What happened

Shares of Tellurian (TELL -5.47%) rose on Tuesday, up just over 2.9%, even as the broader markets declined.

The company, whose principal asset is its under-construction liquified natural gas (LNG) terminal, rose on the back of increasing natural gas prices, as well as an upgrade from an otherwise skeptical Wall Street analyst.

So what

On Tuesday, Bank of America analyst Julien Dumoulin-Smith upgraded his rating on Tellurian shares from neutral to buy, even though he also cut his price target from $6.50 to $4.50 in the process. Shares currently trade around $3.50, down from a high of $6.54 in early April on the heels of Russia's invasion of Ukraine.
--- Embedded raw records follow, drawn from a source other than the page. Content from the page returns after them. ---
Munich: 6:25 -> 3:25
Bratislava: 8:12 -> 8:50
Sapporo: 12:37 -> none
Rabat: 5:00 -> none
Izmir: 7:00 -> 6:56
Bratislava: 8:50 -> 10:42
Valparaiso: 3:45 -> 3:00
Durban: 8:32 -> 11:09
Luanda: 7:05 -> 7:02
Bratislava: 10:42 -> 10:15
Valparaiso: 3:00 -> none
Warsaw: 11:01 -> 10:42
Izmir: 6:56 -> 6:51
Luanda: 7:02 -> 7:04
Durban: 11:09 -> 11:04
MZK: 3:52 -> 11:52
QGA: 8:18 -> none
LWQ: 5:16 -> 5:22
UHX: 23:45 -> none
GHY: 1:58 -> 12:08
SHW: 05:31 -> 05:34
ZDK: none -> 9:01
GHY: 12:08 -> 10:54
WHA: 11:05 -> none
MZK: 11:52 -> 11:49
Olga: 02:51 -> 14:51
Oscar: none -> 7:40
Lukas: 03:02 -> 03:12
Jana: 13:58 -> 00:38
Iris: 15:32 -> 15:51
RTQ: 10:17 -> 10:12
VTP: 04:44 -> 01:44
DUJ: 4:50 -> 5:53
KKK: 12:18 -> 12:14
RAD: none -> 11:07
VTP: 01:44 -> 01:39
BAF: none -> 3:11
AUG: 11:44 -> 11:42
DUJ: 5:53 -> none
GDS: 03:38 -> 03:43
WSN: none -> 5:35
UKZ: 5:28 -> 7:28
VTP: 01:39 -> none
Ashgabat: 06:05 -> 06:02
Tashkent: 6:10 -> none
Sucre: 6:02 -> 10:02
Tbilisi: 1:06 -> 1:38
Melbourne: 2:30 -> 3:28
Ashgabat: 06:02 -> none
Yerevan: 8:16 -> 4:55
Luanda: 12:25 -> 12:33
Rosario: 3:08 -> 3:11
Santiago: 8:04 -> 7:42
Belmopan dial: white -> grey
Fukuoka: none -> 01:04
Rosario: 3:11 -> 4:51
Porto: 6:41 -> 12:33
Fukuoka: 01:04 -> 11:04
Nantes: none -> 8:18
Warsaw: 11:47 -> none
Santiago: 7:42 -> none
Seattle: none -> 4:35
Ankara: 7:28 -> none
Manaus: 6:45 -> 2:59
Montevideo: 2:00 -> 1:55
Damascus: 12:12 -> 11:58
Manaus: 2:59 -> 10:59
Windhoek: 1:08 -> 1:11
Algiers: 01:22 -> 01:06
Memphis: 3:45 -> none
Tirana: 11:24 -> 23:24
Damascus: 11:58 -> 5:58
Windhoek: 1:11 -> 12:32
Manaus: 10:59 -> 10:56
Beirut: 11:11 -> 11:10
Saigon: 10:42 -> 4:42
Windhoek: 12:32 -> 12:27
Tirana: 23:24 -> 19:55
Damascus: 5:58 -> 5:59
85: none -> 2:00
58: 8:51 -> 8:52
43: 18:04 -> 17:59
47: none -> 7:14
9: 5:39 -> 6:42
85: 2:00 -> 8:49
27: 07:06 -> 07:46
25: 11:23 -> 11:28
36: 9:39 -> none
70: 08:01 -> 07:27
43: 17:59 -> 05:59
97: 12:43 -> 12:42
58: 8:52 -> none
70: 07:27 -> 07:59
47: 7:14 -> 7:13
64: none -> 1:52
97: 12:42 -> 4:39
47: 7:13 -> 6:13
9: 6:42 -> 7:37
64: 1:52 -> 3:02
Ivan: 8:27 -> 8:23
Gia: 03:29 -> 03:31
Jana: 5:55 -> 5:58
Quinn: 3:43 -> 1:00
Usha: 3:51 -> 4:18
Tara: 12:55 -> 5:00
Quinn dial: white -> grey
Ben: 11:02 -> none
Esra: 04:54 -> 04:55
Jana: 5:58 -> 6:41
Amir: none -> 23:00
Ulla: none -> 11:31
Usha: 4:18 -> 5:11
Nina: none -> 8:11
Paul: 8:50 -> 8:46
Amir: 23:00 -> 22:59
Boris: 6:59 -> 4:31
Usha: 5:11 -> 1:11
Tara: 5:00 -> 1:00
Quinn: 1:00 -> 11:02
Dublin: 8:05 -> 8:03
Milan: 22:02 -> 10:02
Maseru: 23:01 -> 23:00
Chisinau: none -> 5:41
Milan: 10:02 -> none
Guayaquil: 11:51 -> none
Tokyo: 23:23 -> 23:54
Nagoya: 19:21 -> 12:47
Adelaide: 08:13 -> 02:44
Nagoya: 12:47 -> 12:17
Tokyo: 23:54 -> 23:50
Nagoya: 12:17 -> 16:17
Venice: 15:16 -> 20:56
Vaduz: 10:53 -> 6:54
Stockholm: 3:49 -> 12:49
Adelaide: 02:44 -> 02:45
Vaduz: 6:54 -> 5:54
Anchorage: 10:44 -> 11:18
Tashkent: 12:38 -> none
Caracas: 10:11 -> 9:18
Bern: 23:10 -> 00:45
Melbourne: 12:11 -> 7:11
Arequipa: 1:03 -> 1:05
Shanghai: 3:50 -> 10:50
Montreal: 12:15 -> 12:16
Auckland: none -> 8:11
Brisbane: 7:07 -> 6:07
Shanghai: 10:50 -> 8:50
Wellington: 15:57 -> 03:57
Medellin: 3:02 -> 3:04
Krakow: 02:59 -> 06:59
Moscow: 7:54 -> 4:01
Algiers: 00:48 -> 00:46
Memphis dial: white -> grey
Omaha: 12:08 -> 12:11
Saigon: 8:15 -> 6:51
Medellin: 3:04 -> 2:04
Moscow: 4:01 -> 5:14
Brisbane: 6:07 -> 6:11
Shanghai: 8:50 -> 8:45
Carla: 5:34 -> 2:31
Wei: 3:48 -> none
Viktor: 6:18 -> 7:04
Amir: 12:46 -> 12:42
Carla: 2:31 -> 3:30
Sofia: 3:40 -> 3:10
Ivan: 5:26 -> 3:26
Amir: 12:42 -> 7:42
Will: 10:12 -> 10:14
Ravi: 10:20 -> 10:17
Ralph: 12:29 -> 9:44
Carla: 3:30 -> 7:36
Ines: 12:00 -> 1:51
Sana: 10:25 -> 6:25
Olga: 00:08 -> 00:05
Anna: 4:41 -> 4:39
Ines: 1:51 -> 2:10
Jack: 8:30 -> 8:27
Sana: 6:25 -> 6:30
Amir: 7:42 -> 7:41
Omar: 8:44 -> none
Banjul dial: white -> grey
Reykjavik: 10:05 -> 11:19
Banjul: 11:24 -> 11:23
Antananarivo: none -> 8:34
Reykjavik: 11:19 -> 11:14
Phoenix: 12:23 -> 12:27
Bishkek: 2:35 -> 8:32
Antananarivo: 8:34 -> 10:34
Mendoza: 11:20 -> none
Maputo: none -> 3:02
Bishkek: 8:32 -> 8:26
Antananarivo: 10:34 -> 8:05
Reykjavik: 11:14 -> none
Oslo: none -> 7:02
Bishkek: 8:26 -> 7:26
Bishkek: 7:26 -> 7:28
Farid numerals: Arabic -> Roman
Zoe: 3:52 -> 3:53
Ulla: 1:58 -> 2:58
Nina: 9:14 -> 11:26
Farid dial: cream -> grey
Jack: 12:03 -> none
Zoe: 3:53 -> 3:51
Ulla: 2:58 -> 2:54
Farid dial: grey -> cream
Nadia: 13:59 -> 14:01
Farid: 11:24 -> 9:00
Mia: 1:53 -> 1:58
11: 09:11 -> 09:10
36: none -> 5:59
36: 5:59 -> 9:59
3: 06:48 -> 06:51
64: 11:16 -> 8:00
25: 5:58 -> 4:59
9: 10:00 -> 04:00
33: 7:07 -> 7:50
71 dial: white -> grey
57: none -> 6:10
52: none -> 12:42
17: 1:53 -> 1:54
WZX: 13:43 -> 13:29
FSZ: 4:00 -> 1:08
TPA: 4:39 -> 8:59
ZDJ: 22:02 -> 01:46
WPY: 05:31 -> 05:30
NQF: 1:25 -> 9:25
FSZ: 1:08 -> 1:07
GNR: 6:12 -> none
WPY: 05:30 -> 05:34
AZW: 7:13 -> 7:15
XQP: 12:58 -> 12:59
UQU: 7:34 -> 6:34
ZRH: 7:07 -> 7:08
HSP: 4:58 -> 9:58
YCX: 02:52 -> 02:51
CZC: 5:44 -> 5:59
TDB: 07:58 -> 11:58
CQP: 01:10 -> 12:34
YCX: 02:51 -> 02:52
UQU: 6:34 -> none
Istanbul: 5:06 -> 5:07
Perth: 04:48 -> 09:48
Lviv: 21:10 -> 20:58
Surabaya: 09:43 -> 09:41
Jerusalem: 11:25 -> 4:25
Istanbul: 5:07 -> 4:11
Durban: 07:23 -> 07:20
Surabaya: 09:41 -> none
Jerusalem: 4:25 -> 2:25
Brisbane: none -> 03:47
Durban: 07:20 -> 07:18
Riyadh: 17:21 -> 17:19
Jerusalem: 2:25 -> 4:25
While the lowered target most likely reflects macroeconomic risks related to interest rates, Smith is incrementally more positive following Tellurian's acquisition of natural gas assets in the Haynesville shale in Texas, Louisiana, and Arkansas, announced back in July.

"We see improving prospects of a successful investment decision given development successes and experienced management team amid a robust commodity market, with [natural] gas sales helping to offset cash burn," Dumoulin-Smith wrote.

Basically, he has become more comfortable with the acquisition, following Tellurian's earnings release last week. It was perhaps a curious move for management to buy production assets with precious company cash, given that the construction of the Driftwood LNG plant will take years, as well as billions of dollars, not all of which has been raised yet. Tellurian ended the second quarter with cash of $834 million, but the Haynesville shale assets cost $125 million.

However, the production from Haynesville should produce healthy cash flows if natural gas prices stay relatively high, as they are today. Last quarter, Tellurian generated $38.5 million in operating profit from current production, and the Haynesville play is expected to increase natural gas production by 30%. Those cash flows should help offset some cash burn from the construction of Driftwood.

Still, Dumoulin-Smith reminded readers that Tellurian remains risky, as the Driftwood plant will require more cash to be raised in a rising-rate environment.

Now what

Tellurian remains a high-risk/high-upside leveraged bet on natural gas prices, which were also up about 3% today. Even though Tellurian's market cap is only around $2 billion today, once the Driftwood plant is up and running, management projects it could generate $4 billion in cash flow, based on $85 per barrel oil and $14 per mmBtu JPM (Japan/Korea Marker) for natural gas prices.

But Tellurian will have to raise a total of $12.8 billion to complete the export terminal, which won't be operational until 2026, if all goes to plan. The company hasn't raised all that money yet, and with interest rates rising, the cost of capital may become a concern.

U.S. LNG exports appear to have a bright future, especially after Russia's invasion of Ukraine. Tellurian remains perhaps one of the riskiest but highest-upside ways to play that theme.